NESSUN RUMORE. Non un grido, non un lamento udibile dagli altri ospiti della struttura. Nessun segno di colluttazione, nulla era fuori posto. Un dramma consumatosi nel silenzio, lo stesso silenzio a cui si costringeva Giuliano Modolo, muratore, una vita da emigrante, un’esistenza di sacrifici con solo alcuni, semplici obiettivi: ritornare a Polcenigo e vivere con serenità gli ultimi anni della sua vita nella casa che, con sudore, sacrificio e lacrime, aveva costruito; garantire un futuro al figlio, l’unico figlio, gioia e dolore della sua vita.
I PERCHÉ. I sogni, le speranze, il futuro erano scomparsi. Se n’erano andati con la casa, venduta per pagare i debiti contratti dal figlio; con il denaro, che non avevano più; con l’umiliazione di un fallimento; con l’impossibilità di pagare la pure modesta retta richiesta per poter dormire alla Madonna Pellegrina (20 euro il giorno per ciascuno). La settimana scorsa il figlio aveva consegnato un assegno di 8 mila euro per saldare il debito con la Casa, un assegno respinto perché scoperto e nonostante questo gli amministratori avevano deciso di non “infierire”, proseguendo con il sostentamento e non facendo cadere in protesto il documento contabile.
«Forse non era così in discesa la loro vita», commenta un inquirente. Anzi, era un ostacolo dietro l’altro, una fatica sopra l’altra. Insopportabile per un uomo che aveva sacrificato già così tanto e che ora aveva solo gli occhi per piangere.
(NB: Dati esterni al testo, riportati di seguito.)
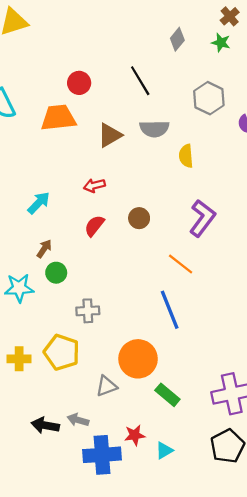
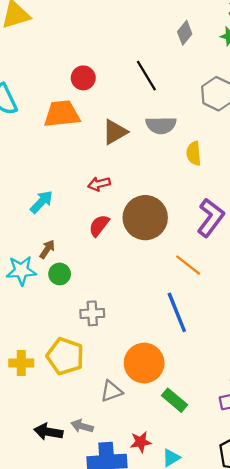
brown circle: (139, 218) -> (145, 218), size x2.0
cyan star: (19, 288) -> (21, 271), moved

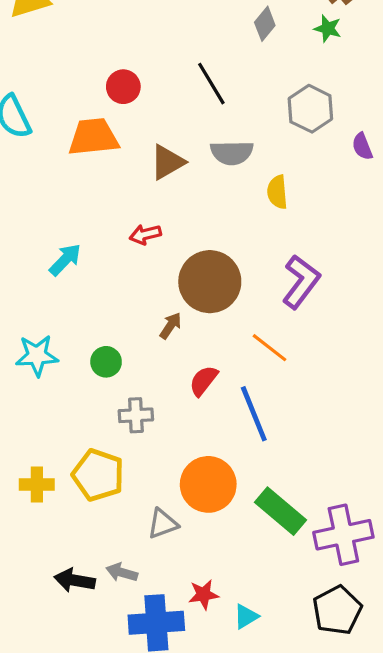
red semicircle: (99, 226) -> (203, 381), moved
brown arrow: (47, 249) -> (170, 326), moved
green circle: (60, 274) -> (106, 362), moved
green rectangle: (175, 400) -> (281, 511), moved, size x1.4

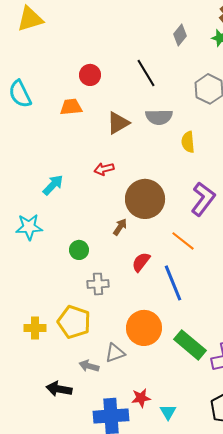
orange trapezoid: (93, 137) -> (71, 107), size x0.7
cyan star: (37, 356) -> (29, 227), moved
gray arrow: (122, 572) -> (89, 366), moved
cyan triangle: (246, 616) -> (168, 412), turned -30

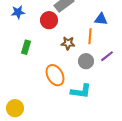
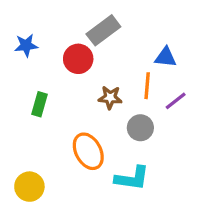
purple line: (107, 56) -> (176, 101), moved
yellow circle: (15, 108) -> (29, 187), moved

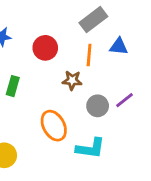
gray rectangle: (103, 30) -> (93, 20), moved
orange line: (147, 86) -> (89, 55), moved
purple line: (176, 101) -> (124, 100), moved

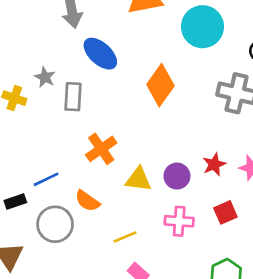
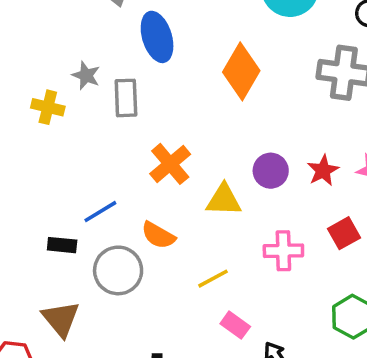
blue ellipse: (100, 54) -> (157, 37), turned 36
purple circle: (177, 176) -> (271, 171), moved
black rectangle: (15, 201) -> (62, 245), turned 30

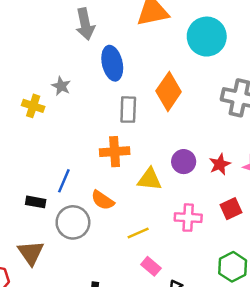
gray rectangle: (126, 98) -> (128, 110), moved
orange cross: (170, 164) -> (115, 152), turned 32
blue line: (100, 212) -> (64, 181), turned -40

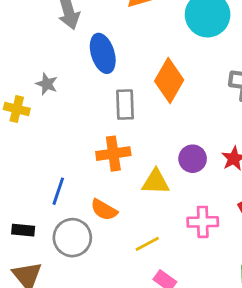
black rectangle: (36, 202) -> (23, 230), moved

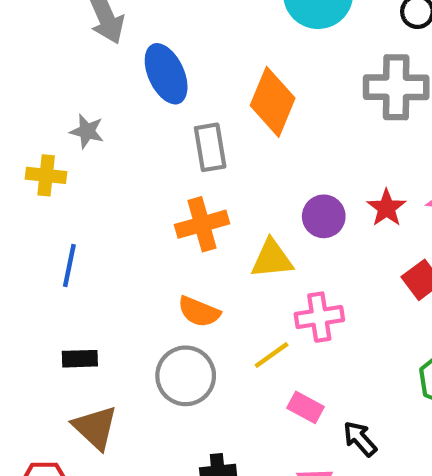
blue line: (58, 191) -> (69, 266), moved
pink cross: (203, 222) -> (319, 317), moved
gray circle: (72, 238) -> (186, 376), moved

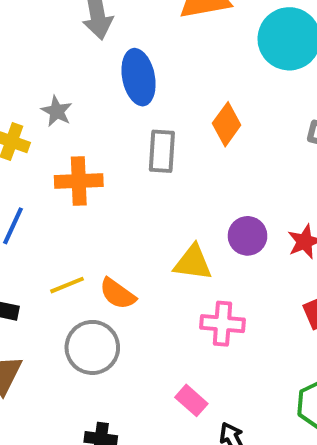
orange diamond: (273, 102) -> (227, 124), size x0.7
orange cross: (202, 224) -> (79, 181), moved
yellow line: (272, 355) -> (67, 285), moved

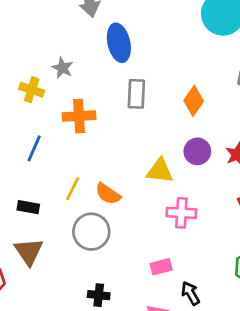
orange diamond: (227, 124) -> (194, 101), moved
yellow line: (67, 285) -> (73, 189), turned -40
pink rectangle: (191, 400) -> (161, 267), turned -55

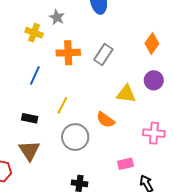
gray rectangle: (136, 94) -> (103, 55), moved, turned 30
orange semicircle: (108, 194) -> (105, 120), moved
pink cross: (181, 213) -> (154, 133), moved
GESTO D’AMORE. Il presente gli era insopportabile e il futuro nemmeno immaginabile. E così ha pianificato la fine. La sua e delle persone che più gli erano care: la moglie, che per aiutarlo faceva pulizie in alcune abitazioni, e il figlio. Quel figlio di 38 anni che gli aveva dato tanto e preso ancora di più, e che – forse, nella sua mente – non sarebbe mai stato in grado di reggersi sulle proprie gambe.
Non ha lasciato biglietti d’addio, Giuliano Modolo. Nessuna spiegazione sui “perché” del gesto, del resto quale “perché” può giustificare due omicidi? Gli inquirenti, sul posto sono giunti gli uomini del Nucleo investigativo dei carabinieri con il capitano Pierluigi Grosseto, e della Compagnia di Pordenone con il capitano Andrea Manti, hanno ricostruito la dinamica dei fatti, ma occorrerà attendere il rapporto del medico legale e, forse, l’autopsia per sciogliere gli ultimi dubbi. IL MAGISTRATO. Il sostituto procuratore, Monica Carraturo, deciderà oggi se conferire l’incarico per procedere con le autopsie, o se riterrà sufficienti le conclusioni preliminari degli esperti dell’Azienda sanitaria che a lungo ieri hanno esaminato i corpi prima di consentire che venissero rimossi dalla stanza e trasferiti nella camera mortuaria dell’ospedale di Pordenone per la ricognizione esterna. Ma è probabile che solo l’autopsia e ulteriori analisi chiariscano, ad esempio, se madre e figlio fossero stati profondamente sedati con l’utilizzo di un sonnifero. L’anatomopatologo potrebbe anche ricavare elementi utili a stabilire l’ora del decesso e con quale scansione temporale il padre abbia agito sulla moglie e sul figlio.